Soc. 22 novembre 2017, pourvoi n° 13-19.855
Une femme, embauchée par contrat de travail à durée indéterminée dans une société de conseil, a été convoquée à un entretien préalable à un éventuel licenciement puis licenciée pour faute, pour avoir refusé d’ôter son foulard islamique lorsqu’elle intervenait dans des entreprises clientes de la société qui l’employait.
La salariée a saisi la juridiction prud’homale en contestant son licenciement et en faisant valoir qu’il constituait une mesure discriminatoire en raison de ses convictions religieuses
Pour dire le licenciement fondé sur une cause réelle et sérieuse, la cour d’appel a retenu qu’une entreprise doit tenir compte de la diversité des clients et de leurs convictions et qu’elle est donc naturellement amenée à imposer aux employés qu’elle envoie au contact de sa clientèle une obligation de discrétion qui respecte les convictions de chacun, à la condition toutefois que la restriction qui en résulte soit justifiée par la nature de la tâche à effectuer et proportionnée au but recherché. Elle en a déduit que le licenciement ne procédait pas d’une discrimination tenant aux convictions religieuses de la salariée puisque celle-ci était autorisée à continuer à les exprimer au sein de l’entreprise mais qu’il était justifié par une restriction légitime procédant des intérêts de l’entreprise quand la liberté donnée à la salariée de manifester ses convictions religieuses débordait le périmètre de l’entreprise et empiétait sur les sensibilités de ses clients et donc sur les droits d’autrui.

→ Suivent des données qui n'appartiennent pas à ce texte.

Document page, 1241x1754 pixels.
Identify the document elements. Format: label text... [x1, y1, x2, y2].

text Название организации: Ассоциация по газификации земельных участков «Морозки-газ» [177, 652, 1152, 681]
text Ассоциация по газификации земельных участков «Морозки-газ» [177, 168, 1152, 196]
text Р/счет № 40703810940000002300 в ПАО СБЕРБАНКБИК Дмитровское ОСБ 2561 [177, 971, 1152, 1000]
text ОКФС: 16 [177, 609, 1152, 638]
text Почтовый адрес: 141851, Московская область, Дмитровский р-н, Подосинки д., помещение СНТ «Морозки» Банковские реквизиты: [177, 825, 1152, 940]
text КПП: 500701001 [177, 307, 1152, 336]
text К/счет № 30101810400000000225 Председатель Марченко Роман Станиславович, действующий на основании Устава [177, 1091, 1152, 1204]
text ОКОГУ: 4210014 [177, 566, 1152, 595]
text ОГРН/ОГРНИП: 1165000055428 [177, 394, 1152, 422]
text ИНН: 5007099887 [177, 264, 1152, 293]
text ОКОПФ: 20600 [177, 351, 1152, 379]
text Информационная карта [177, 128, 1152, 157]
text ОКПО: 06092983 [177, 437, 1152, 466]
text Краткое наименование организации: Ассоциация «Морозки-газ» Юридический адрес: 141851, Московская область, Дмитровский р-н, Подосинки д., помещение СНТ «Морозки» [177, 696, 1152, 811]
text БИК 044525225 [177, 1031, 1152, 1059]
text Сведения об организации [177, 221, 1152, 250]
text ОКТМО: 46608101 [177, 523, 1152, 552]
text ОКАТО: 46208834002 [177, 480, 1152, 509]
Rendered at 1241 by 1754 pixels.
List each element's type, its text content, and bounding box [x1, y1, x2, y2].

La Cour de cassation, après avoir procédé à un renvoi préjudiciel devant la Cour de justice de l’Union européenne, a censuré cette décision, considérant qu’il résultait des constatations de la cour d’appel qu’aucune clause de neutralité interdisant le port visible de tout signe politique, philosophique ou religieux sur le lieu de travail n’était prévue dans le règlement intérieur de l’entreprise ou dans une note de service soumise aux mêmes dispositions que le règlement intérieur en application de l’article L. 1321-5 du code du travail et que l’interdiction faite à la salariée de porter le foulard islamique dans ses contacts avec les clients résultait seulement d’un ordre oral donné à une salariée et visant un signe religieux déterminé, ce dont il résultait l’existence d’une discrimination directement fondée sur les convictions religieuses, et alors qu’il résulte de l’arrêt de la Cour de justice en réponse à la question préjudicielle posée que la volonté d’un employeur de tenir compte des souhaits d’un client de ne plus voir les services dudit employeur assurés par une salariée portant un foulard islamique ne saurait être considérée comme une exigence professionnelle essentielle et déterminante au sens de l’article 4, paragraphe 1, de la directive du 27 novembre 2000.